- _WHAT THIS EXERCISE ASKS_
1: Return the section of the flat Earth text below between "Some flat Earth" and "flat Earth language.", inclusive, copied word for word.
2: Write the next part of the text about flat Earth believers, picking up right after its last sentence.

- _TEXT SECTION_
● ● ●

These sites have made it easier for like-minded theorists to connect with one another and mutually reinforce their beliefs. Social media has had a "levelling effect", in that experts have less sway in the public mind than they used to.

YouTube had faced criticism for allowing the spread of misinformation and conspiracy theories through its platform. In 2019, YouTube stated that it was making changes in its software to reduce the distribution of videos based on conspiracy theories including flat Earth.

In 2018, the documentary Behind the Curve was released, which follows prominent modern flat-Earthers including Mark Sargent and Patricia Steere, as well as astrophysicists and psychologists who attempt to explain the growing fad. Dr. Joe Pierre, a professor of psychiatry at UCLA, blamed the Dunning-Kruger effect, in which people who know very little think of themselves as experts; misunderstandings of simple observation; pseudoscientific practices which fail to separate reliable from unreliable conclusions; and a progressive divergence from reality that starts with a belief that conventional information sources and the government aren't to be trusted.

Modern flat-Earthers generally embrace some form of conspiracy theory out of the necessity of explaining why major institutions such as governments, media outlets, schools, scientists, and airlines all assert that the world is a sphere. They tend to not trust observations they have not made themselves, and often distrust or disagree with each other. Patricia Steere admitted in Behind the Curve that she wouldn't believe an event like the Boston Marathon bombing was real unless she had gotten her own leg blown off. Flat Earth believers in the documentary also professed belief in conspiracy theories about vaccines, genetically modified organisms, chemtrails, 9/11, and transgender people; some said dinosaurs and evolution were also fake, and that heliocentrism is a form of Sun worship.

The scientific experts in Behind the Curve pointed to confirmation bias as a way to maintain a counterfactual belief, by cherry-picking only supporting evidence, and dismissing any disconfirming evidence as part of the purported global conspiracy.

Some flat Earth believers, such as authors Zen Garcia and Edward Hendrie cite the Christian Bible as evidence. Some critics of the flat Earth idea, such as astronomer Danny R. Faulkner, are young Earth creationists and attempt to explain away the Bible's flat Earth language.

● ● ●

- _GIVEN ENTRIES_
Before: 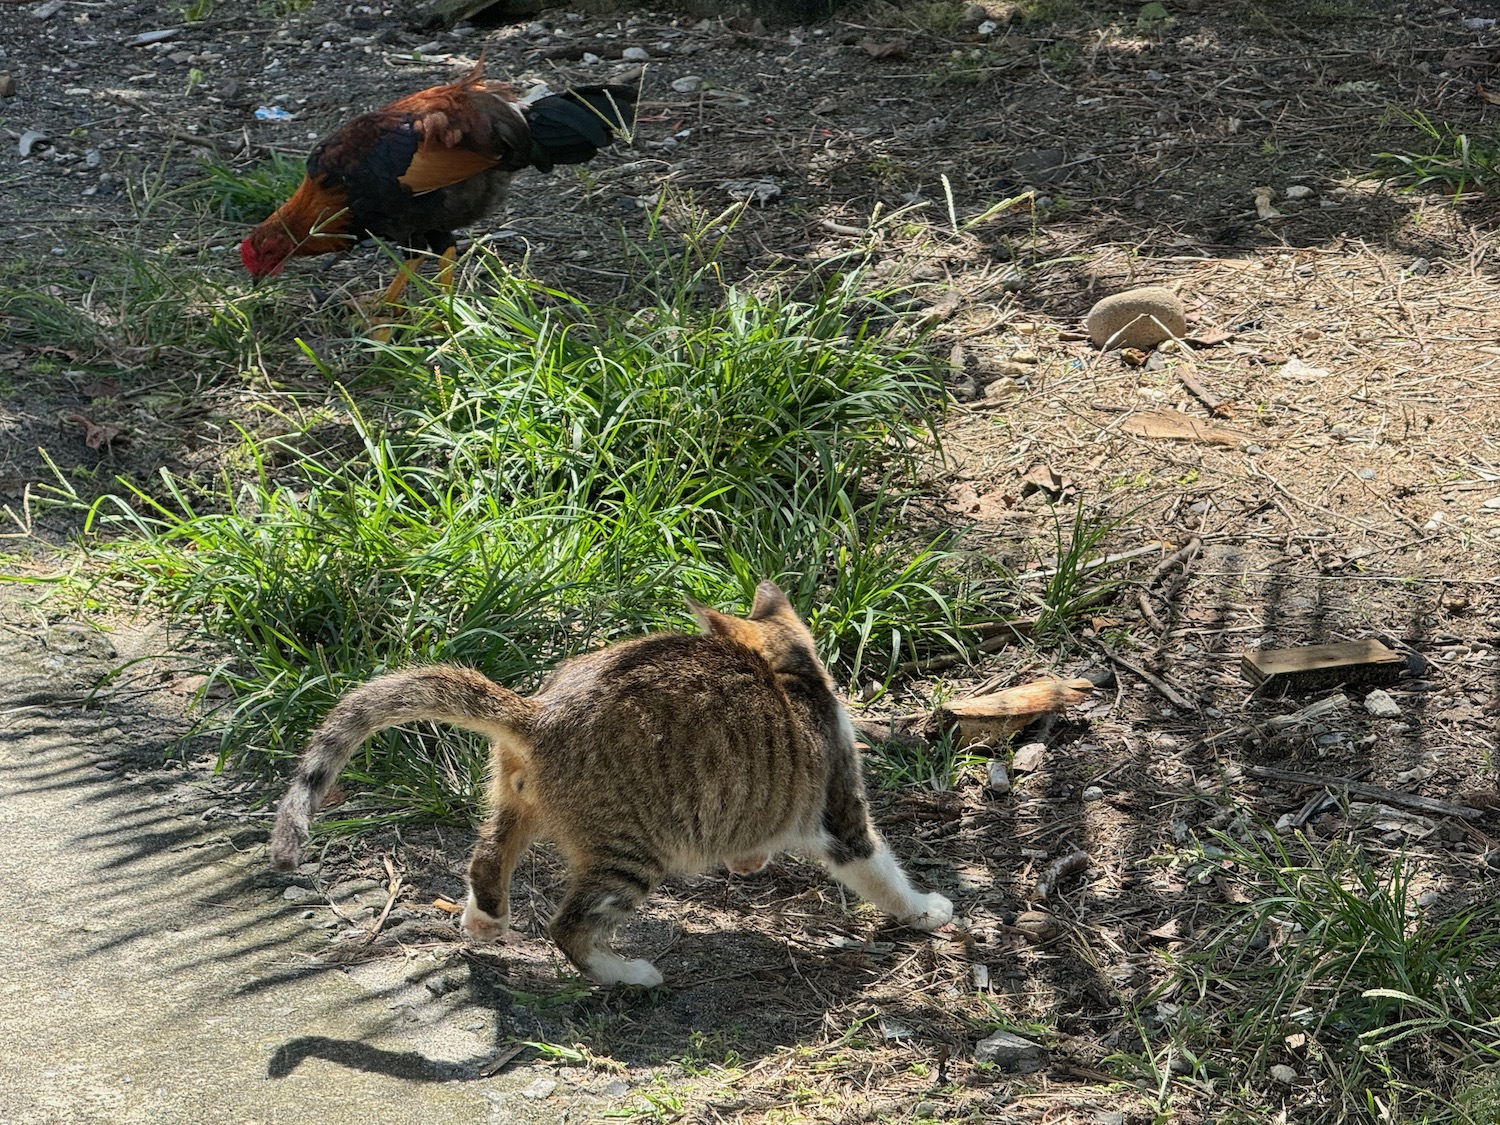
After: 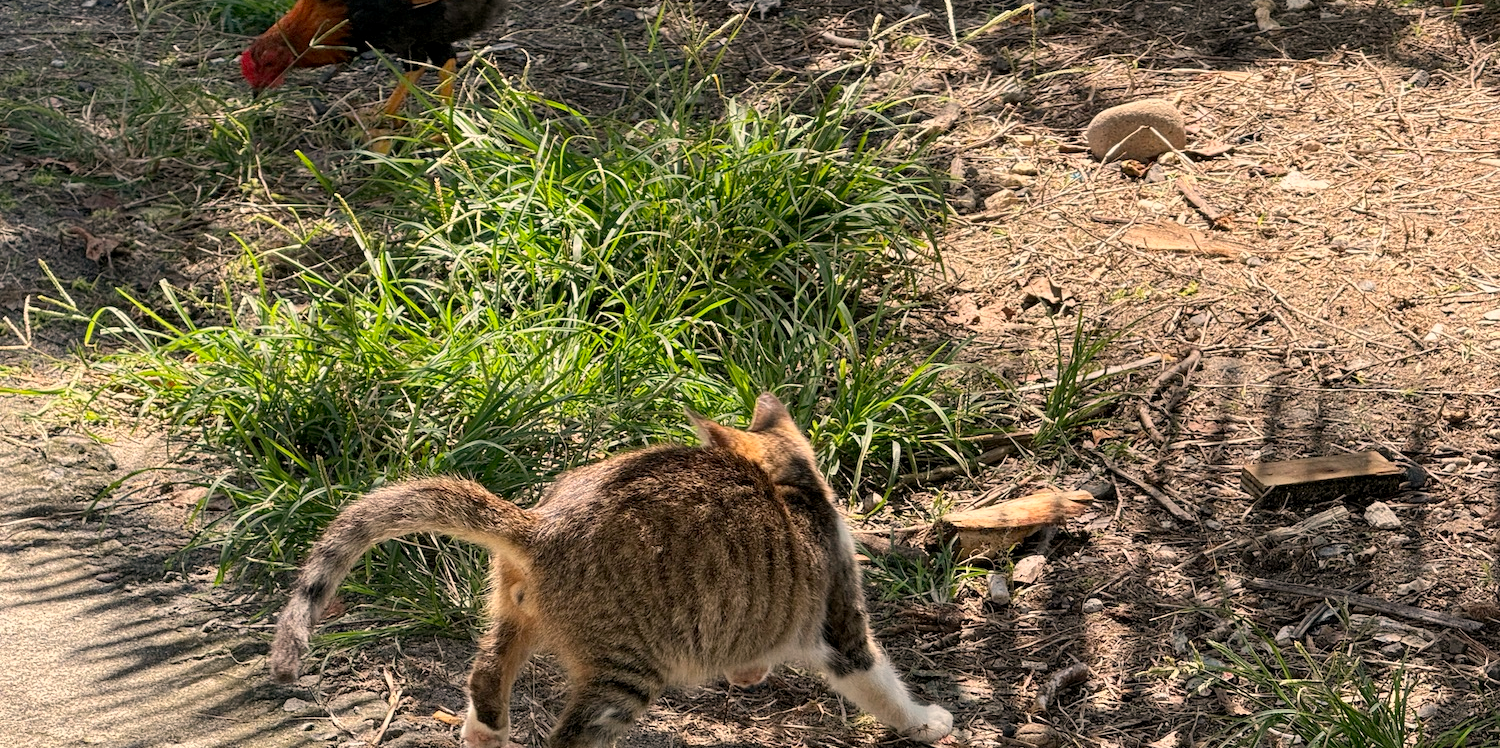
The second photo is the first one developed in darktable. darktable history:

● ● ●

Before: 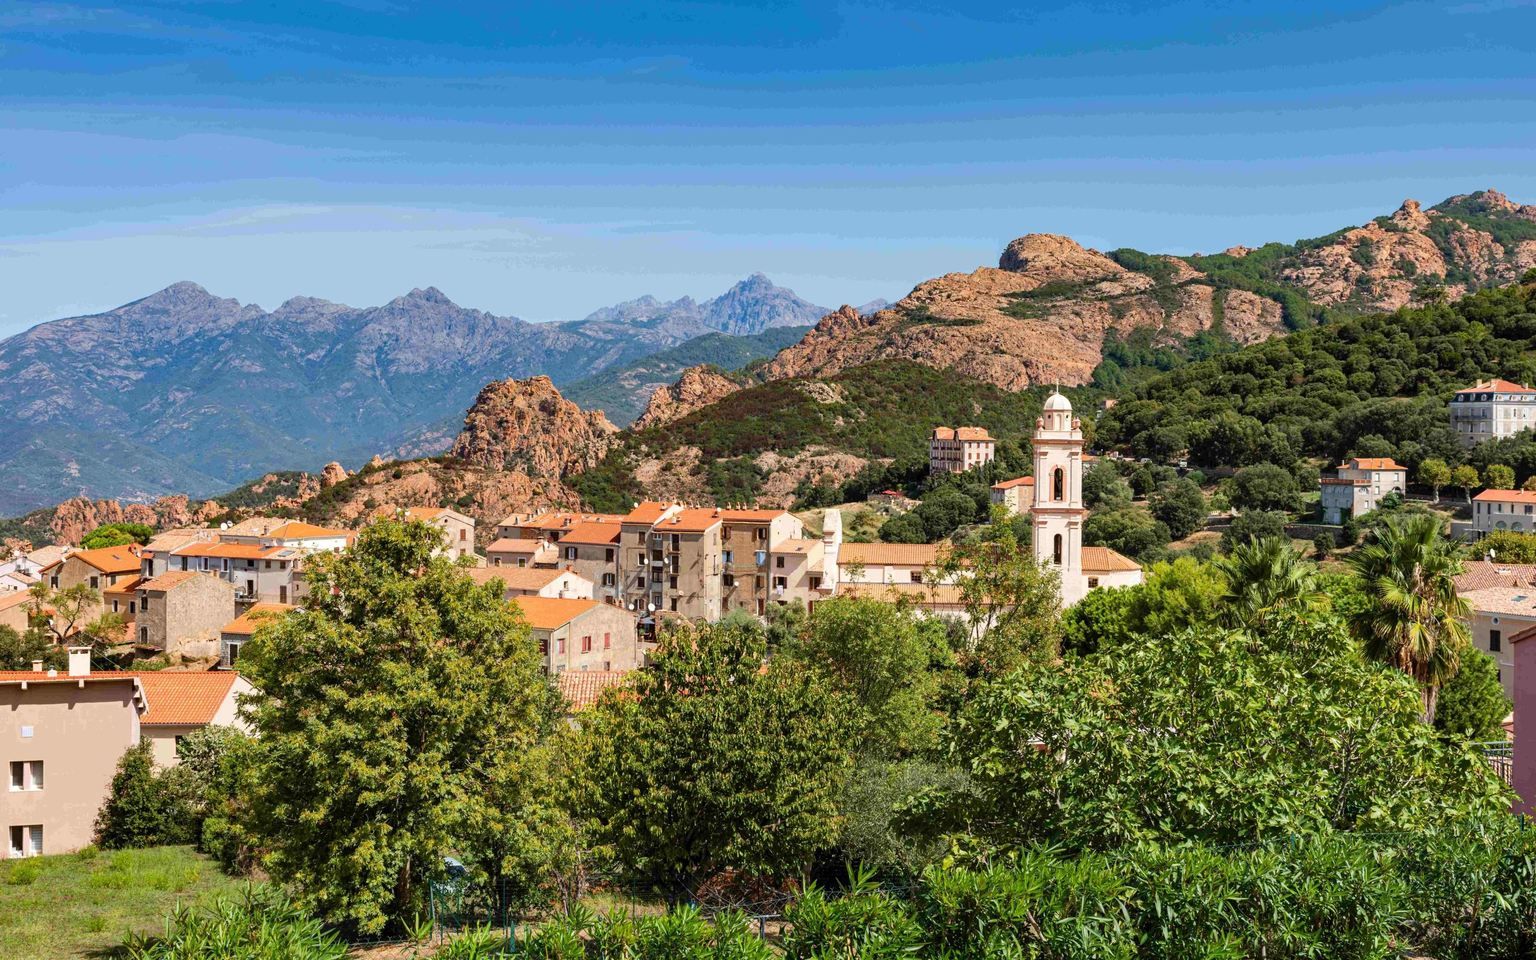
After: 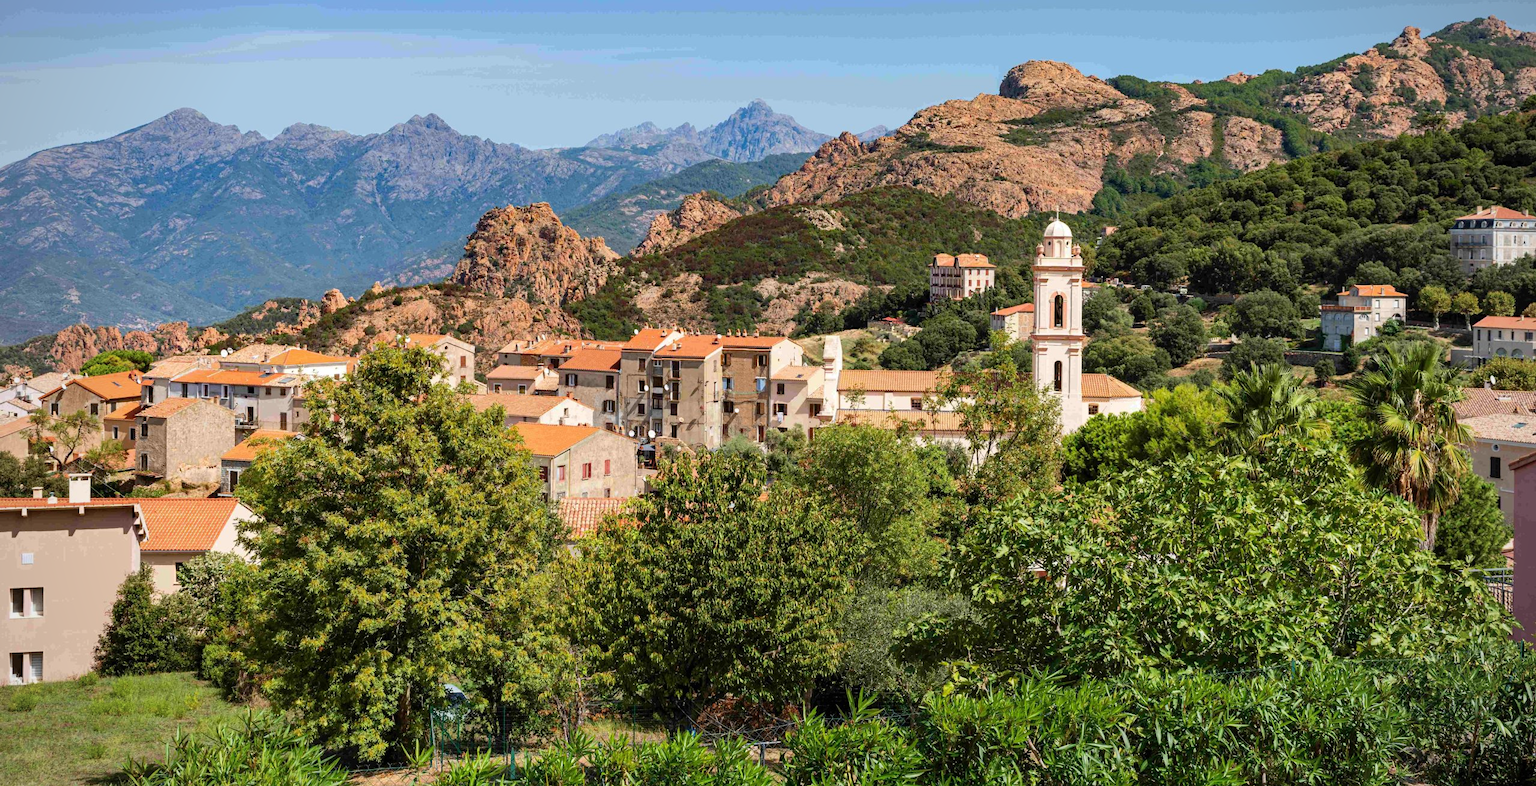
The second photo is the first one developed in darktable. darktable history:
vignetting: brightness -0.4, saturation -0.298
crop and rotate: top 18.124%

● ● ●

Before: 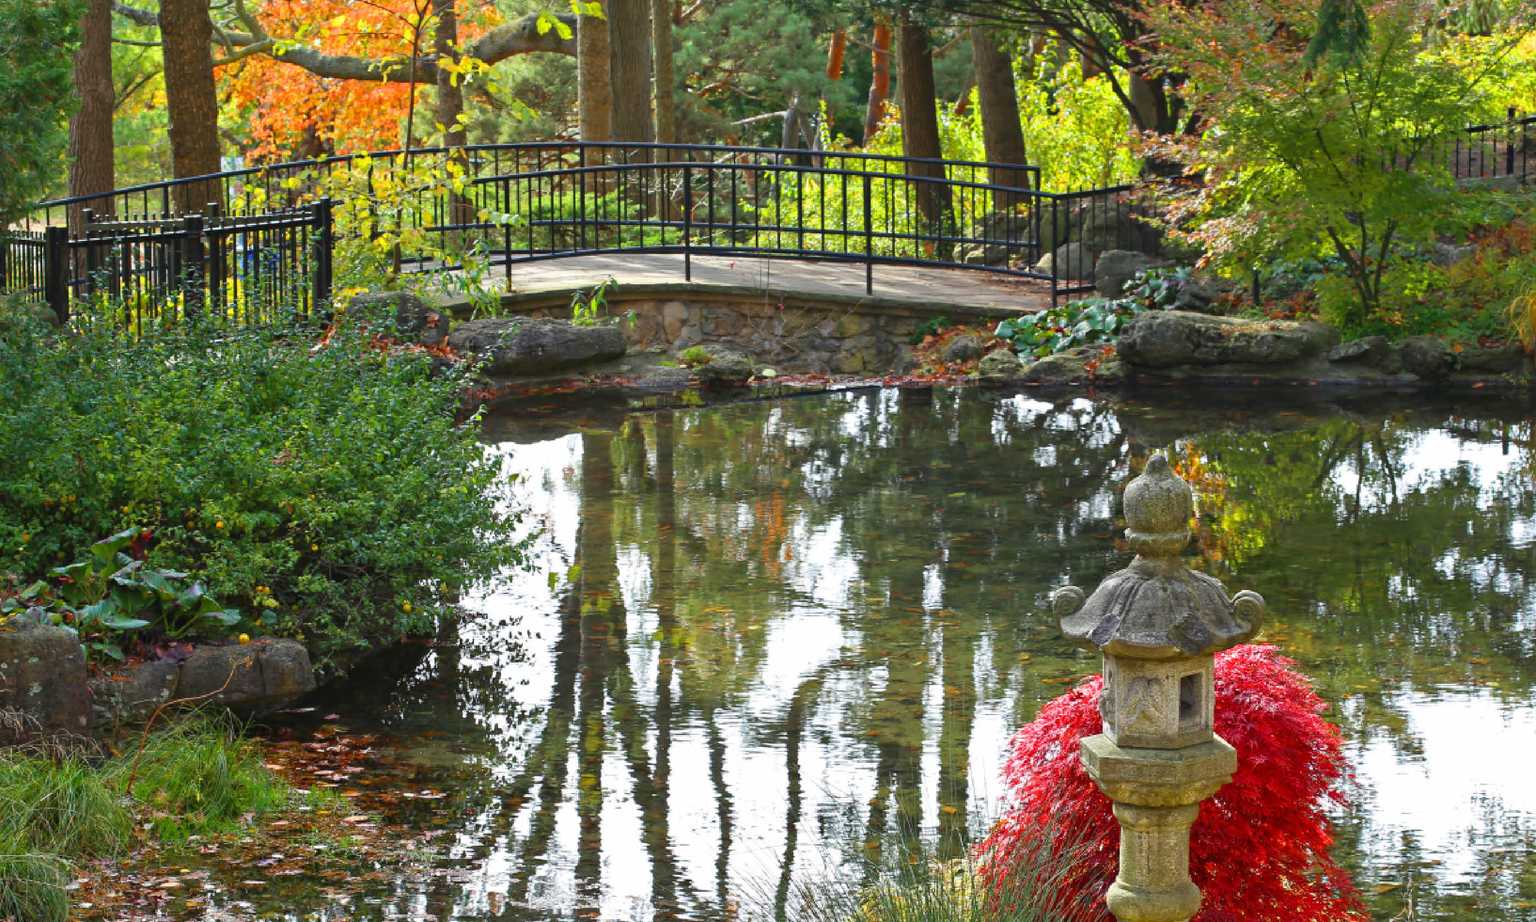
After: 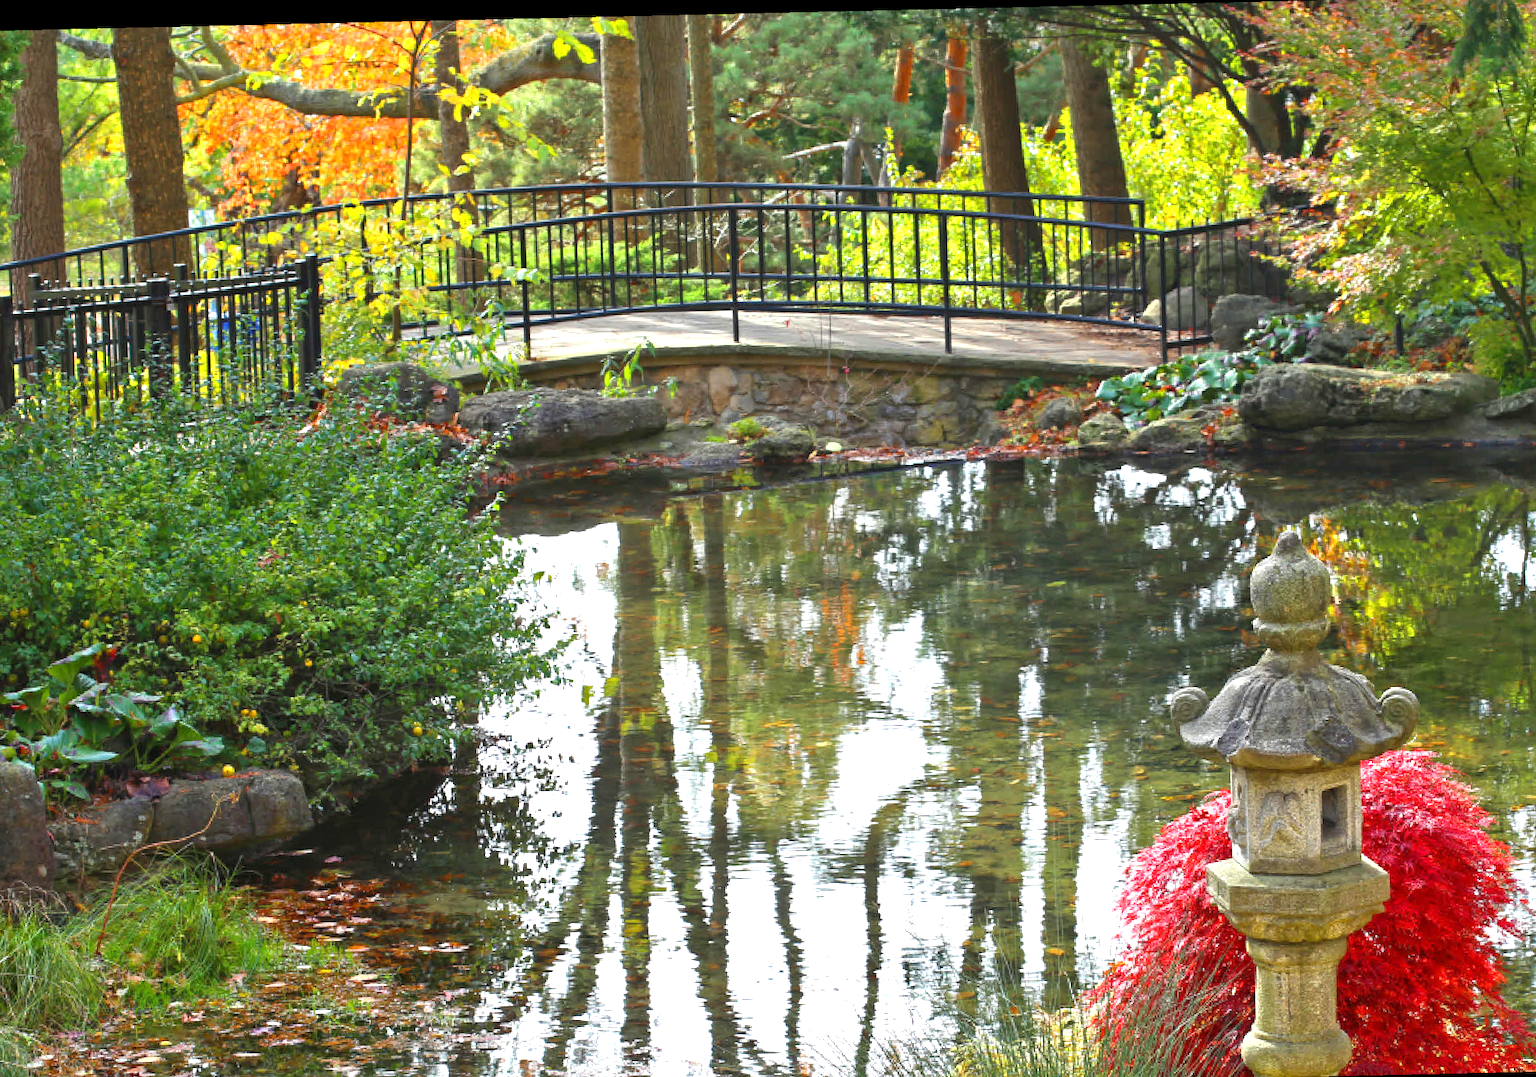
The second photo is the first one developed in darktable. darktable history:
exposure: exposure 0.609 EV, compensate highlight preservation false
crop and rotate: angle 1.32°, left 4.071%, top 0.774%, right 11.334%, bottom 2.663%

● ● ●

- _WRITTEN ANSWERS_
1:
Some flat Earth believers, such as authors Zen Garcia and Edward Hendrie cite the Christian Bible as evidence. Some critics of the flat Earth idea, such as astronomer Danny R. Faulkner, are young Earth creationists and attempt to explain away the Bible's flat Earth language.

2:
On 3 May 2018, Steven Novella analysed the modern belief in a flat Earth, and concluded that, despite what most people think about the subject, the believers are being sincere in their belief that the Earth is flat, and are not "just saying that to wind us up". He stated that:

The British sceptical activist Michael Marshall attended the UK's annual Flat Earth UK Convention on 27–29 April 2018 and noted disagreement on several views of the believers in a flat Earth. To Marshall, one of the most telling moments at the convention was the "Flat Earth Addiction" test that was based on a checklist used to determine whether someone is in a cult, without the convention attendees realising the possibility of themselves being in a cult.

Beliefs
Based on the speakers at the 2018 UK's Flat Earth UK Convention, believers in a flat Earth vary widely in their views. While most agree upon a disc-shaped Earth, some are convinced the Earth is diamond-shaped. Furthermore, while most believers do not believe in outer space and none believe humans have ever travelled there, they vary widely in their views of the universe.

Filmmakers of Behind the Curve attended another flat Earth conference at which a substantial number of people believed the Earth was an infinite plane, potentially with more continents beyond the purported circular ice wall of Antarctica. Some flat Earth believers are so conspiratorial they suspect other flat Earth believers are also somehow part of the global conspiracy and aren't to be trusted. In the documentary, conference attendees were warned against attending by Math Powerland a.k.a. Matt Boylan, who posted videos alleging others were working for the CIA or Warner Brothers.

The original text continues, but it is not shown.